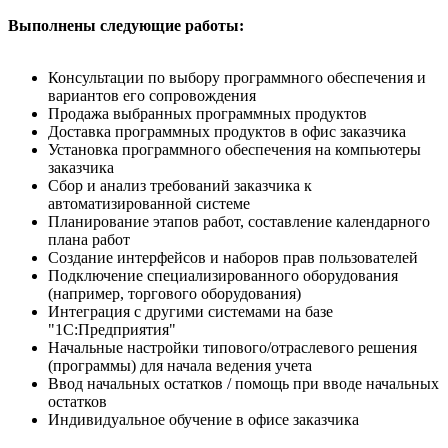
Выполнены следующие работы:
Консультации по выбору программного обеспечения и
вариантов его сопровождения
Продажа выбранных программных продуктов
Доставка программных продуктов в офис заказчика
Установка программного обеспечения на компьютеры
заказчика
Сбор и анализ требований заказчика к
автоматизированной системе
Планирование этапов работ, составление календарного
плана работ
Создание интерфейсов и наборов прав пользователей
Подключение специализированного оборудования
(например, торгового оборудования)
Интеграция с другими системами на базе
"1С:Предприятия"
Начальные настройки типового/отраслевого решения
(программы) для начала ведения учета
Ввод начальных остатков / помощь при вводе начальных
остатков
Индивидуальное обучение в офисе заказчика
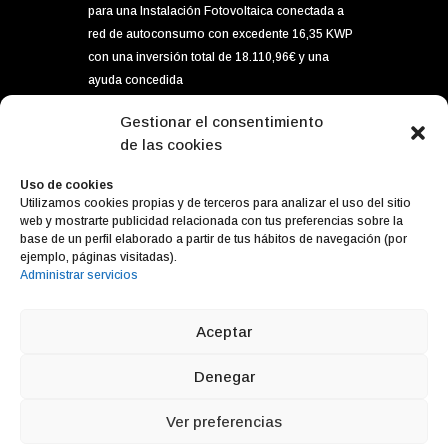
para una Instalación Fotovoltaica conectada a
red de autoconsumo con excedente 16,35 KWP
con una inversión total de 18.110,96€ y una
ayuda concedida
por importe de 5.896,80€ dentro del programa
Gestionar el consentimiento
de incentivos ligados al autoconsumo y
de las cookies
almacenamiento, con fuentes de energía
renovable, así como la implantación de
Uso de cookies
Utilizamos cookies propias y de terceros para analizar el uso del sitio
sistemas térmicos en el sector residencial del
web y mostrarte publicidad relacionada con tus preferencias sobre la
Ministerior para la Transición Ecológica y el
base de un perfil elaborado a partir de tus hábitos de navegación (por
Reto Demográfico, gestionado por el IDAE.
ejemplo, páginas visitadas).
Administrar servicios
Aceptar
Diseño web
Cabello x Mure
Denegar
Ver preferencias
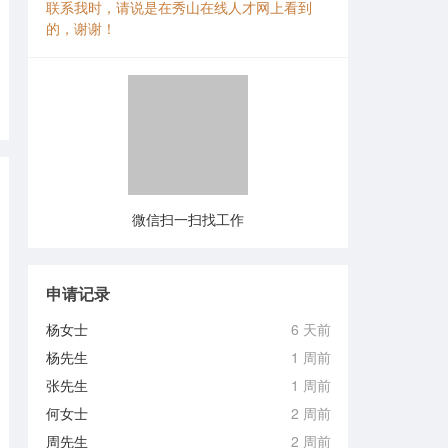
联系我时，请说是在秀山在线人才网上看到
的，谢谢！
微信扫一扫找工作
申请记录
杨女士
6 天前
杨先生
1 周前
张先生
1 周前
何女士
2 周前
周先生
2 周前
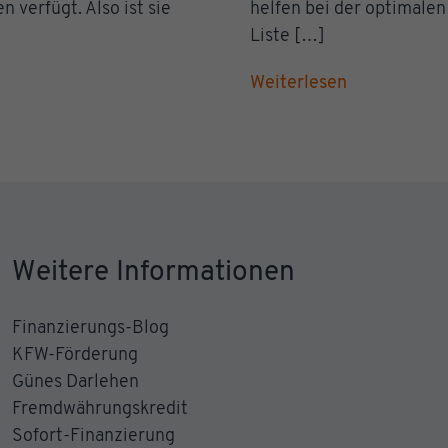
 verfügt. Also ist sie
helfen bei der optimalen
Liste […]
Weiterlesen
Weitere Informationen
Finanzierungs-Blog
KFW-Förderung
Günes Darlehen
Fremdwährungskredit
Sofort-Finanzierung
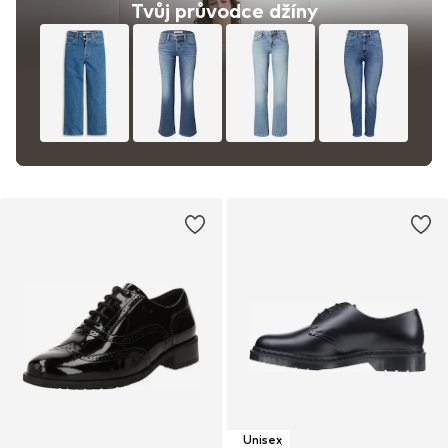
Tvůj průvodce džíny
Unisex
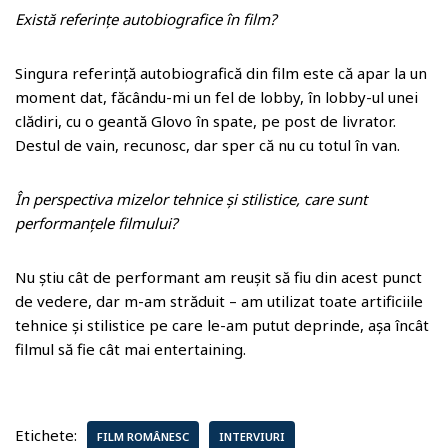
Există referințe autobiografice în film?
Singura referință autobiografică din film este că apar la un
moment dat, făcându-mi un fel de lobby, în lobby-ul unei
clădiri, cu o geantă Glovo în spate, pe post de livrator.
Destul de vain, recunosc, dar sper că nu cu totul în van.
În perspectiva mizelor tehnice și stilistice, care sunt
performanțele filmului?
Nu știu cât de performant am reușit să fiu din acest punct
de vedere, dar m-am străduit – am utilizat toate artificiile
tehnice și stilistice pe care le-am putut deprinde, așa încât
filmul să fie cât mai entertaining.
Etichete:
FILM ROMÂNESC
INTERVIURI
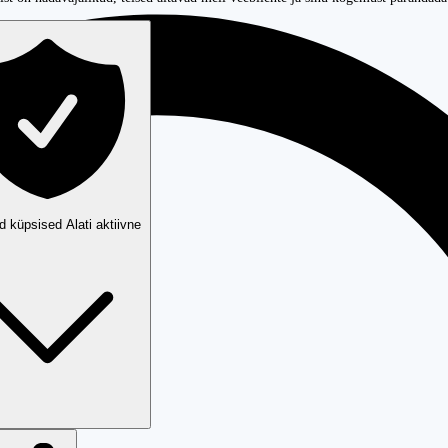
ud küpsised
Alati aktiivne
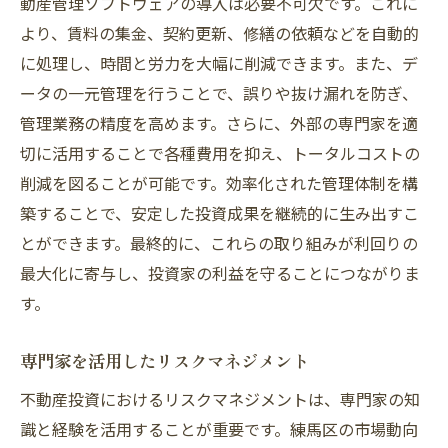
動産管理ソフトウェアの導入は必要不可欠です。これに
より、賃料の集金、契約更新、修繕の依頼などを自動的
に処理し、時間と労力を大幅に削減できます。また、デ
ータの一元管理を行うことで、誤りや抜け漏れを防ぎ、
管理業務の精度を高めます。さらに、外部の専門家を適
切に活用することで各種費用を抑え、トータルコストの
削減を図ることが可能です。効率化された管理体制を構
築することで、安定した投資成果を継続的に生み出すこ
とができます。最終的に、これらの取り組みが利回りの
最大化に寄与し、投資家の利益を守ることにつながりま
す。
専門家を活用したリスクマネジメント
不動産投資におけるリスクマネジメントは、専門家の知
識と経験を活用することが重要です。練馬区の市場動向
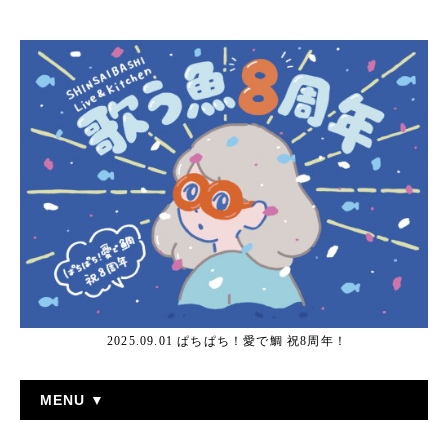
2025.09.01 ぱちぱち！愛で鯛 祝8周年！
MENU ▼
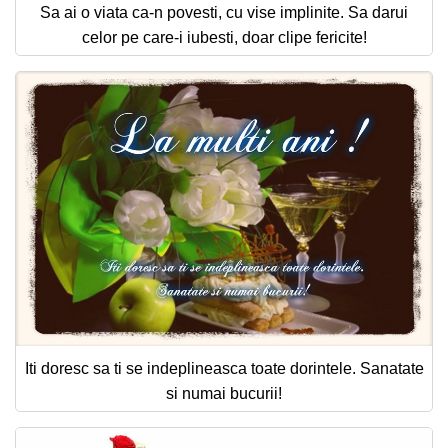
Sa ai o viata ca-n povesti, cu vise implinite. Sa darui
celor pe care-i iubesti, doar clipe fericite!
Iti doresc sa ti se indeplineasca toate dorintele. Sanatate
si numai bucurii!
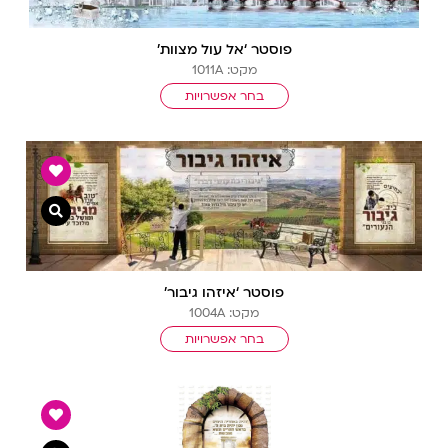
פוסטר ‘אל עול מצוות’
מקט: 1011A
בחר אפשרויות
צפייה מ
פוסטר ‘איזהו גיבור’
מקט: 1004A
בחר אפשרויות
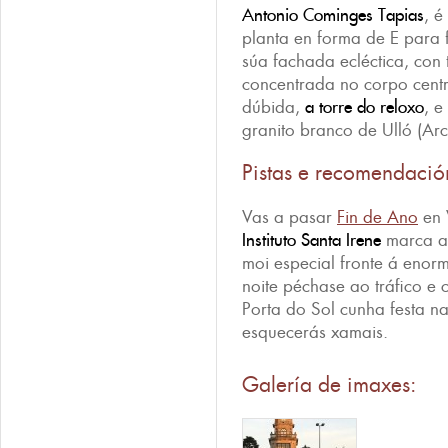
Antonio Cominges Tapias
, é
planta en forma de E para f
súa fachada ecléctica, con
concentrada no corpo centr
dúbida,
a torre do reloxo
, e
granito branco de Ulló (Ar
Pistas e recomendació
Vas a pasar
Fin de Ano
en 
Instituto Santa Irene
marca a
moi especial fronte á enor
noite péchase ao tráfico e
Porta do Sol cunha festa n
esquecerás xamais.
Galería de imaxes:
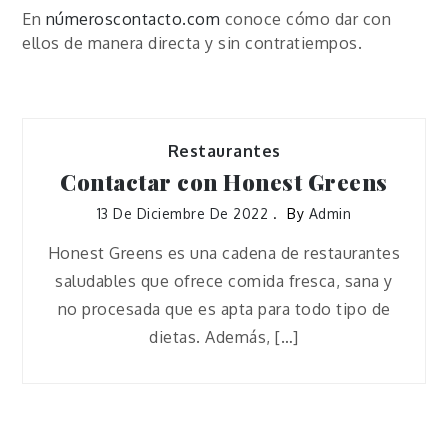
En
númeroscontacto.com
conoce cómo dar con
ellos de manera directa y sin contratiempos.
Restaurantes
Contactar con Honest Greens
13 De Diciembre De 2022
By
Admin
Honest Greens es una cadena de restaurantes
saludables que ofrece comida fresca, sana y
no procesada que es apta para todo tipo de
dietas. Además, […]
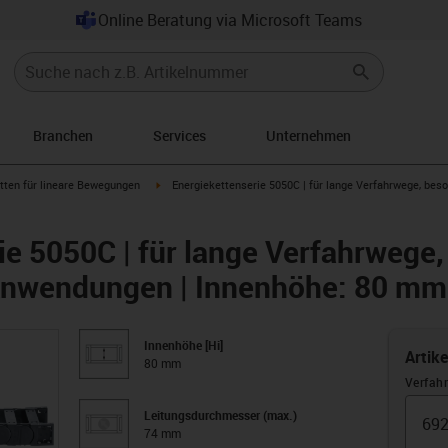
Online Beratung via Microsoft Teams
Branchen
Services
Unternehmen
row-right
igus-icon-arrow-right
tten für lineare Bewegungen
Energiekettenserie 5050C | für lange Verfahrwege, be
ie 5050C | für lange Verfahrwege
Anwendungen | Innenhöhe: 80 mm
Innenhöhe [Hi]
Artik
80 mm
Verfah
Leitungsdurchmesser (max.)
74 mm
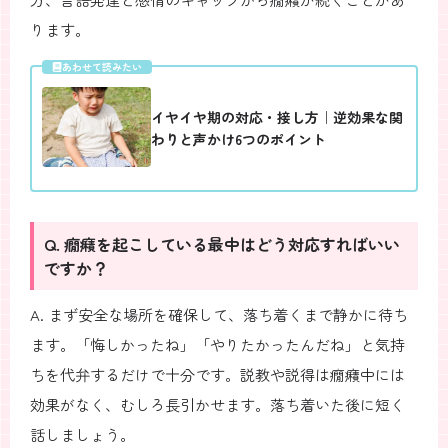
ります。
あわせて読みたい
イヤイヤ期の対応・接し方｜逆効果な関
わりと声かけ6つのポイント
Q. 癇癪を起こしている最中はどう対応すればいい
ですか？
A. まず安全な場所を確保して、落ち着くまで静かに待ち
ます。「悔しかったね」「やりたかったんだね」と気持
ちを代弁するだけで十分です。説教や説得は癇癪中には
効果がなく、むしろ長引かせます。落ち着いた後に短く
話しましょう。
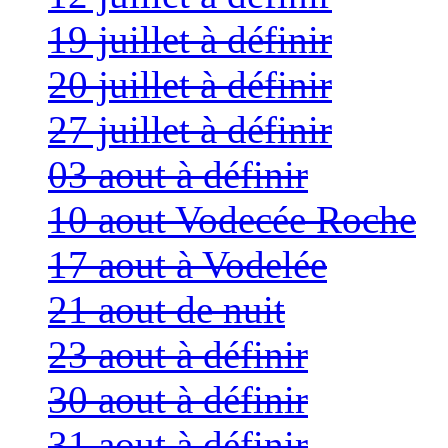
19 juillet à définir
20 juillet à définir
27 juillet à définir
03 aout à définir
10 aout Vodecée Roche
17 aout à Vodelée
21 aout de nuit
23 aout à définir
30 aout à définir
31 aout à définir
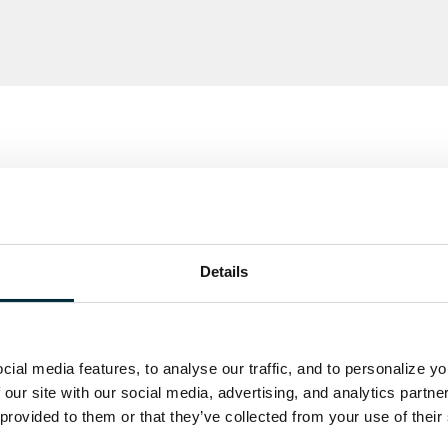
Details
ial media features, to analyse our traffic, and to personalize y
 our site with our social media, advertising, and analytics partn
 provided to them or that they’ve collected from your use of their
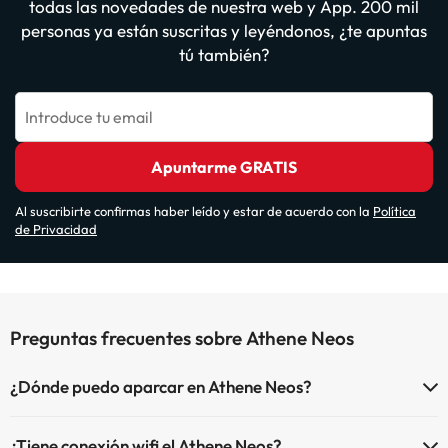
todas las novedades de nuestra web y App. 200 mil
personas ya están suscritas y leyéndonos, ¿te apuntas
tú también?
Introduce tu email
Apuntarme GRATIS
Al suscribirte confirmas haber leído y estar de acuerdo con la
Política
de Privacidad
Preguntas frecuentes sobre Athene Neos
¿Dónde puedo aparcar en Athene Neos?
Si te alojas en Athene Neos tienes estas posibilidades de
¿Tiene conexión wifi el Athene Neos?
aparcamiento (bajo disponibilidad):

•••

▶ _Task objective_:
From the listing above, return each line with the word "продуктов".

▶ _Written reply_:
Продажа выбранных программных продуктов
Доставка программных продуктов в офис заказчика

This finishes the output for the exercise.